(Extracted records)

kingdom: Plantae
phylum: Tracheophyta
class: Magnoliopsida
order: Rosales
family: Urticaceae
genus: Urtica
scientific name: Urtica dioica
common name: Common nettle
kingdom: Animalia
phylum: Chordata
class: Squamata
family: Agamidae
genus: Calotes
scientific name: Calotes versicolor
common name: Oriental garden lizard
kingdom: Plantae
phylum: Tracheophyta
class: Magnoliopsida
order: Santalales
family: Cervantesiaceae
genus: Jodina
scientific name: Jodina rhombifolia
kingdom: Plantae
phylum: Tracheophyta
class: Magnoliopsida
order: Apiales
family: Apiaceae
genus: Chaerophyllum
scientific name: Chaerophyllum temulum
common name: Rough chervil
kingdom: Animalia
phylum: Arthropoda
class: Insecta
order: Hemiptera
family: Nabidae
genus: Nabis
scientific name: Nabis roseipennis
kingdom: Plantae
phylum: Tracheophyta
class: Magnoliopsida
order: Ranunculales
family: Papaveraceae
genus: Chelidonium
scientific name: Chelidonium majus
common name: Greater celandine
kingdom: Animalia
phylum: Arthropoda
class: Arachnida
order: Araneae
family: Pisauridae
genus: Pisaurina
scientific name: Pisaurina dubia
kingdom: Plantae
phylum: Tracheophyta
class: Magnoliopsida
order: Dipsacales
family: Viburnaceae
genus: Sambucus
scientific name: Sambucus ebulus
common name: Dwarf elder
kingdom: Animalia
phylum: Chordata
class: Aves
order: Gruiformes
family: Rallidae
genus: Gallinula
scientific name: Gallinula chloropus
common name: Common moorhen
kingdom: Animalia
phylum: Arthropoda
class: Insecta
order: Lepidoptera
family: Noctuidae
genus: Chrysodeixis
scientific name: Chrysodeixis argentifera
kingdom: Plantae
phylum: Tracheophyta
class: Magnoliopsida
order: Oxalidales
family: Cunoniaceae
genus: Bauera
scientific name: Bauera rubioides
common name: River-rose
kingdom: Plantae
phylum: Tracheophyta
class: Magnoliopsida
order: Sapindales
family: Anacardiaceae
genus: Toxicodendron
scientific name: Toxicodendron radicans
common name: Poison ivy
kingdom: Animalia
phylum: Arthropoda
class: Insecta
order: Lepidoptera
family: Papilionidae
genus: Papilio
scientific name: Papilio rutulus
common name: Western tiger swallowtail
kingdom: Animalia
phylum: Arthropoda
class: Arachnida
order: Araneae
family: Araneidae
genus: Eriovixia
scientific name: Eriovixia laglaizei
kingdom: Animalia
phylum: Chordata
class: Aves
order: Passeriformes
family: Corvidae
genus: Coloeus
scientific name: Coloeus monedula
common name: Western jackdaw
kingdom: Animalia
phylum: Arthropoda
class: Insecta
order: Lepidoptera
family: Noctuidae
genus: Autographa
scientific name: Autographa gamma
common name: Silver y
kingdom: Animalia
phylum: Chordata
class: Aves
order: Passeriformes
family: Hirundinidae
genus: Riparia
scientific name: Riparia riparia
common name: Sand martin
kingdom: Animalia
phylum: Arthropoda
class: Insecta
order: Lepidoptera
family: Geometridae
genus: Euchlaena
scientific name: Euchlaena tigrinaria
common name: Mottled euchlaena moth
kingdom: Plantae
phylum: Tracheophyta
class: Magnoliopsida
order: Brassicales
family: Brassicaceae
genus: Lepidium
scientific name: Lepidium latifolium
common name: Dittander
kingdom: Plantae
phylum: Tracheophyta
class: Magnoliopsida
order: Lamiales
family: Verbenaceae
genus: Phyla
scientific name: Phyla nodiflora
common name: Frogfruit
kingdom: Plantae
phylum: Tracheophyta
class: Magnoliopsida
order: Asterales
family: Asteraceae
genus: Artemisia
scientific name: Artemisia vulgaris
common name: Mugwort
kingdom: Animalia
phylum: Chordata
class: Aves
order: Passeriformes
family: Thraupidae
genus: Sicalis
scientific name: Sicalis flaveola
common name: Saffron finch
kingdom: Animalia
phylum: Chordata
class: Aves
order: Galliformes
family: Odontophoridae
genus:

Exercise brief → Lay out every one of the lines above as a Markdown table with two columns, Row for the row number and Line for its text. Leave out any blank lines.

Exercise answer →
| Row | Line |
|---|---|
| 1 | kingdom: Plantae |
| 2 | phylum: Tracheophyta |
| 3 | class: Magnoliopsida |
| 4 | order: Rosales |
| 5 | family: Urticaceae |
| 6 | genus: Urtica |
| 7 | scientific name: Urtica dioica |
| 8 | common name: Common nettle |
| 9 | kingdom: Animalia |
| 10 | phylum: Chordata |
| 11 | class: Squamata |
| 12 | family: Agamidae |
| 13 | genus: Calotes |
| 14 | scientific name: Calotes versicolor |
| 15 | common name: Oriental garden lizard |
| 16 | kingdom: Plantae |
| 17 | phylum: Tracheophyta |
| 18 | class: Magnoliopsida |
| 19 | order: Santalales |
| 20 | family: Cervantesiaceae |
| 21 | genus: Jodina |
| 22 | scientific name: Jodina rhombifolia |
| 23 | kingdom: Plantae |
| 24 | phylum: Tracheophyta |
| 25 | class: Magnoliopsida |
| 26 | order: Apiales |
| 27 | family: Apiaceae |
| 28 | genus: Chaerophyllum |
| 29 | scientific name: Chaerophyllum temulum |
| 30 | common name: Rough chervil |
| 31 | kingdom: Animalia |
| 32 | phylum: Arthropoda |
| 33 | class: Insecta |
| 34 | order: Hemiptera |
| 35 | family: Nabidae |
| 36 | genus: Nabis |
| 37 | scientific name: Nabis roseipennis |
| 38 | kingdom: Plantae |
| 39 | phylum: Tracheophyta |
| 40 | class: Magnoliopsida |
| 41 | order: Ranunculales |
| 42 | family: Papaveraceae |
| 43 | genus: Chelidonium |
| 44 | scientific name: Chelidonium majus |
| 45 | common name: Greater celandine |
| 46 | kingdom: Animalia |
| 47 | phylum: Arthropoda |
| 48 | class: Arachnida |
| 49 | order: Araneae |
| 50 | family: Pisauridae |
| 51 | genus: Pisaurina |
| 52 | scientific name: Pisaurina dubia |
| 53 | kingdom: Plantae |
| 54 | phylum: Tracheophyta |
| 55 | class: Magnoliopsida |
| 56 | order: Dipsacales |
| 57 | family: Viburnaceae |
| 58 | genus: Sambucus |
| 59 | scientific name: Sambucus ebulus |
| 60 | common name: Dwarf elder |
| 61 | kingdom: Animalia |
| 62 | phylum: Chordata |
| 63 | class: Aves |
| 64 | order: Gruiformes |
| 65 | family: Rallidae |
| 66 | genus: Gallinula |
| 67 | scientific name: Gallinula chloropus |
| 68 | common name: Common moorhen |
| 69 | kingdom: Animalia |
| 70 | phylum: Arthropoda |
| 71 | class: Insecta |
| 72 | order: Lepidoptera |
| 73 | family: Noctuidae |
| 74 | genus: Chrysodeixis |
| 75 | scientific name: Chrysodeixis argentifera |
| 76 | kingdom: Plantae |
| 77 | phylum: Tracheophyta |
| 78 | class: Magnoliopsida |
| 79 | order: Oxalidales |
| 80 | family: Cunoniaceae |
| 81 | genus: Bauera |
| 82 | scientific name: Bauera rubioides |
| 83 | common name: River-rose |
| 84 | kingdom: Plantae |
| 85 | phylum: Tracheophyta |
| 86 | class: Magnoliopsida |
| 87 | order: Sapindales |
| 88 | family: Anacardiaceae |
| 89 | genus: Toxicodendron |
| 90 | scientific name: Toxicodendron radicans |
| 91 | common name: Poison ivy |
| 92 | kingdom: Animalia |
| 93 | phylum: Arthropoda |
| 94 | class: Insecta |
| 95 | order: Lepidoptera |
| 96 | family: Papilionidae |
| 97 | genus: Papilio |
| 98 | scientific name: Papilio rutulus |
| 99 | common name: Western tiger swallowtail |
| 100 | kingdom: Animalia |
| 101 | phylum: Arthropoda |
| 102 | class: Arachnida |
| 103 | order: Araneae |
| 104 | family: Araneidae |
| 105 | genus: Eriovixia |
| 106 | scientific name: Eriovixia laglaizei |
| 107 | kingdom: Animalia |
| 108 | phylum: Chordata |
| 109 | class: Aves |
| 110 | order: Passeriformes |
| 111 | family: Corvidae |
| 112 | genus: Coloeus |
| 113 | scientific name: Coloeus monedula |
| 114 | common name: Western jackdaw |
| 115 | kingdom: Animalia |
| 116 | phylum: Arthropoda |
| 117 | class: Insecta |
| 118 | order: Lepidoptera |
| 119 | family: Noctuidae |
| 120 | genus: Autographa |
| 121 | scientific name: Autographa gamma |
| 122 | common name: Silver y |
| 123 | kingdom: Animalia |
| 124 | phylum: Chordata |
| 125 | class: Aves |
| 126 | order: Passeriformes |
| 127 | family: Hirundinidae |
| 128 | genus: Riparia |
| 129 | scientific name: Riparia riparia |
| 130 | common name: Sand martin |
| 131 | kingdom: Animalia |
| 132 | phylum: Arthropoda |
| 133 | class: Insecta |
| 134 | order: Lepidoptera |
| 135 | family: Geometridae |
| 136 | genus: Euchlaena |
| 137 | scientific name: Euchlaena tigrinaria |
| 138 | common name: Mottled euchlaena moth |
| 139 | kingdom: Plantae |
| 140 | phylum: Tracheophyta |
| 141 | class: Magnoliopsida |
| 142 | order: Brassicales |
| 143 | family: Brassicaceae |
| 144 | genus: Lepidium |
| 145 | scientific name: Lepidium latifolium |
| 146 | common name: Dittander |
| 147 | kingdom: Plantae |
| 148 | phylum: Tracheophyta |
| 149 | class: Magnoliopsida |
| 150 | order: Lamiales |
| 151 | family: Verbenaceae |
| 152 | genus: Phyla |
| 153 | scientific name: Phyla nodiflora |
| 154 | common name: Frogfruit |
| 155 | kingdom: Plantae |
| 156 | phylum: Tracheophyta |
| 157 | class: Magnoliopsida |
| 158 | order: Asterales |
| 159 | family: Asteraceae |
| 160 | genus: Artemisia |
| 161 | scientific name: Artemisia vulgaris |
| 162 | common name: Mugwort |
| 163 | kingdom: Animalia |
| 164 | phylum: Chordata |
| 165 | class: Aves |
| 166 | order: Passeriformes |
| 167 | family: Thraupidae |
| 168 | genus: Sicalis |
| 169 | scientific name: Sicalis flaveola |
| 170 | common name: Saffron finch |
| 171 | kingdom: Animalia |
| 172 | phylum: Chordata |
| 173 | class: Aves |
| 174 | order: Galliformes |
| 175 | family: Odontophoridae |
| 176 | genus: |